When considering access to NCD medications generally, wealth has been a substantial determinant of inequitable access to treatment of hypertension, asthma, cancer, and others classified as NCDs. In many low-income to middle-income countries (LMICs), a wealth gradient has even been observed. In order to gather information to disprove or support this theory, the BMJ Global Health Journal published a study conducted in Kenya in August 2018. The study administered surveys to patients prescribed hypertension, diabetes, and asthma medications and collected data on those medications available at their home, including location and cost of the service. When analyzing the data, the results clearly indicated a wealth gradient for each of the three diseases included in the study in terms of access. As household income increases, so does the likelihood that a family has an opportunity to obtain proper medication. In addition, the results showed that poorer patients had to travel further to obtain treatment than those with a higher income. Finally, and most meaningfully, poorer patients paid more for their medications than their fellow humans inhabiting other parts of the country.  

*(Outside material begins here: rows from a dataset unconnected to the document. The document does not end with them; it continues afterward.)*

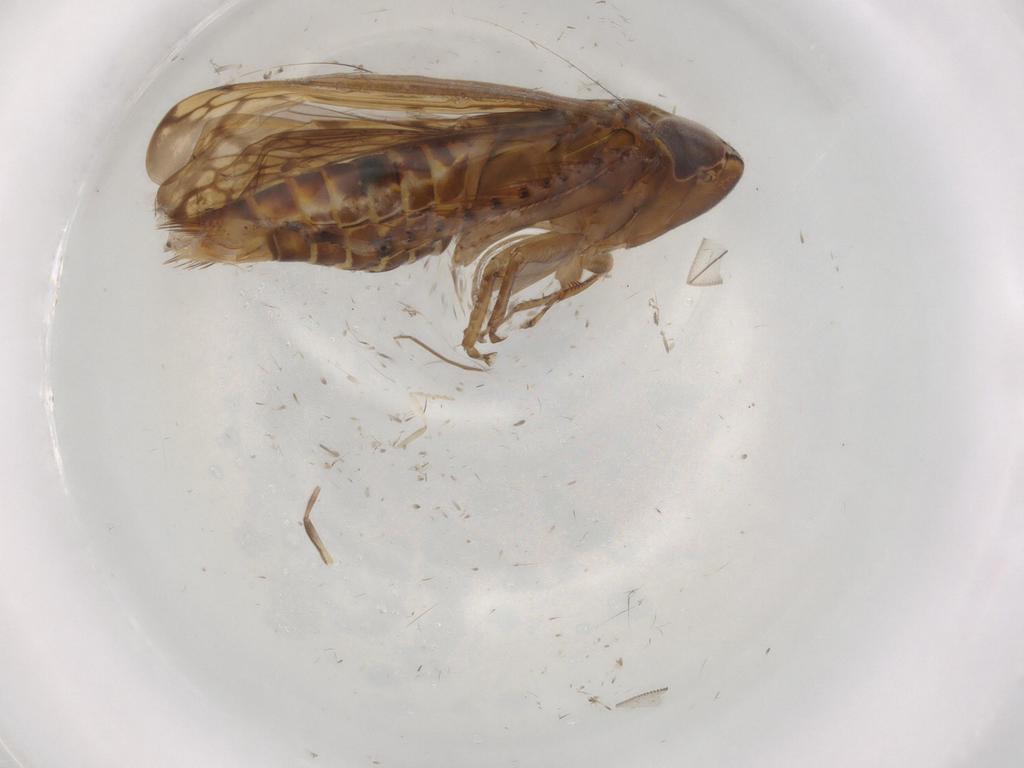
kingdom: Animalia
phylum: Arthropoda
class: Insecta
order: Hemiptera
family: Cicadellidae
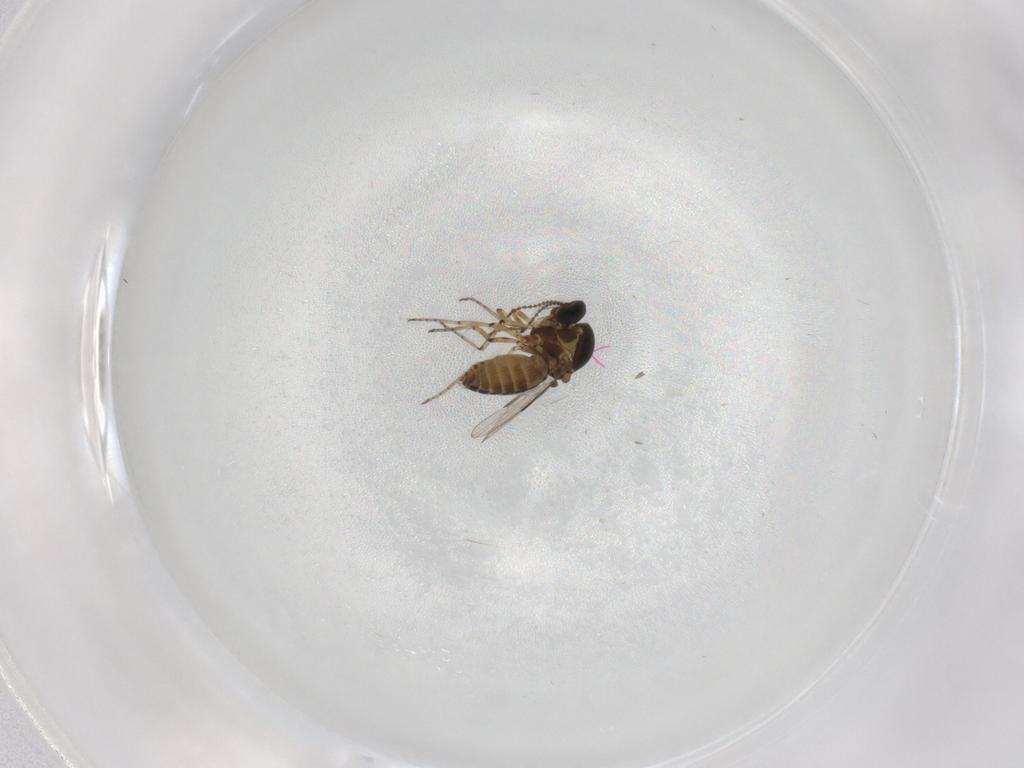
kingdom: Animalia
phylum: Arthropoda
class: Insecta
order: Diptera
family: Ceratopogonidae
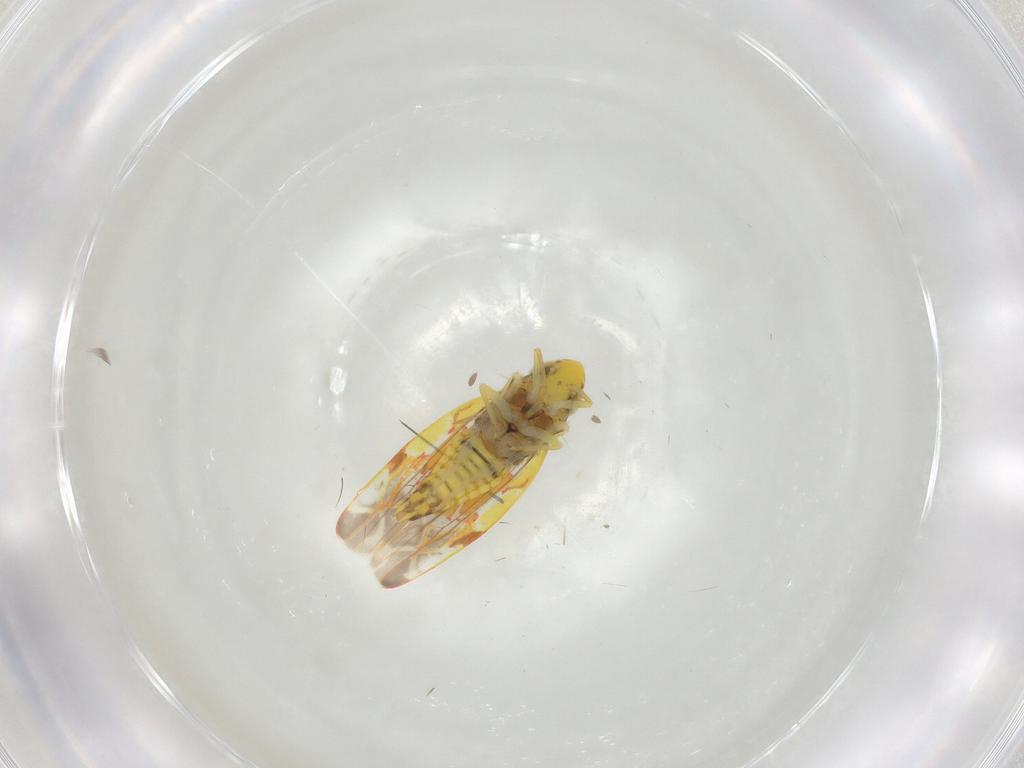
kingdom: Animalia
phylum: Arthropoda
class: Insecta
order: Hemiptera
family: Cicadellidae
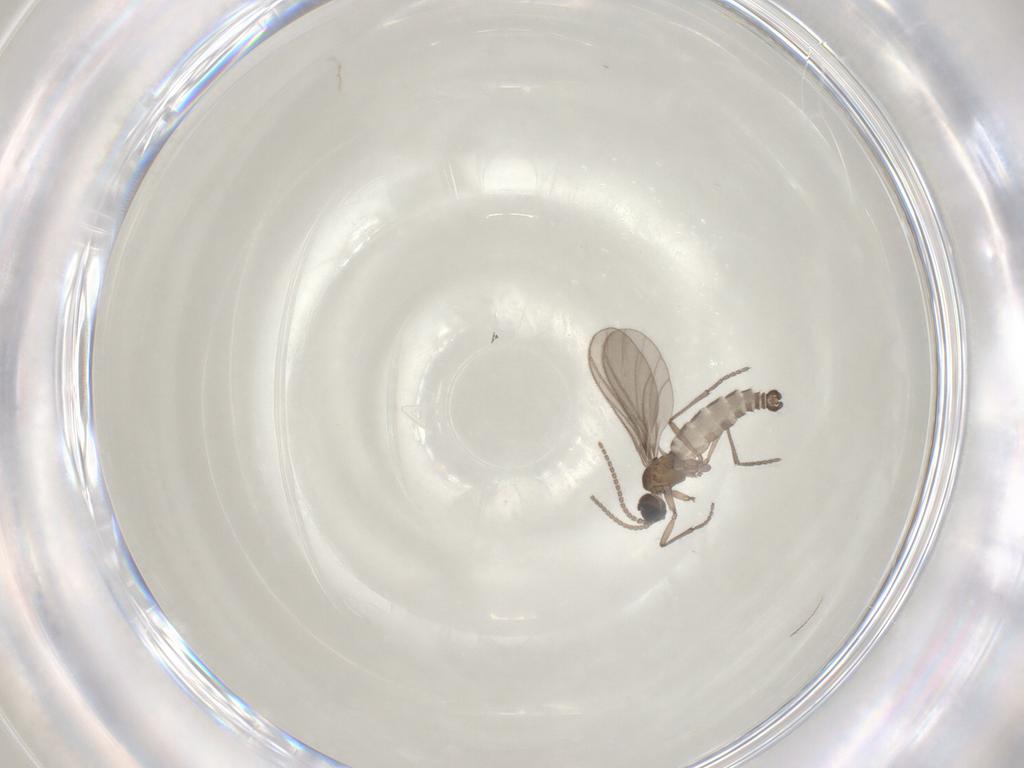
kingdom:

These global health inequalities are unjustifiable in a global society where the quantity and quality of medications on the market is incredible. The drug shortages and inequitable access differ between the developed world and developing world, but also by socioeconomic stratifications within countries themselves. In order to provide compassionate care to every human suffering from any of these ailments, governments need to begin initiatives to make insulin, losartan, albuterol, and every vital NCD medication available to every citizen in their country. Heads of states, pharmaceutical industries, ministries of health, and health care professionals need to accompany their citizens and patients with a health mindset moving away from health as a commodity to health as a right. Most urgently, universal health care coverage needs to be at the forefront of every national health agenda to properly address this pandemic of drug shortages and inequitable access.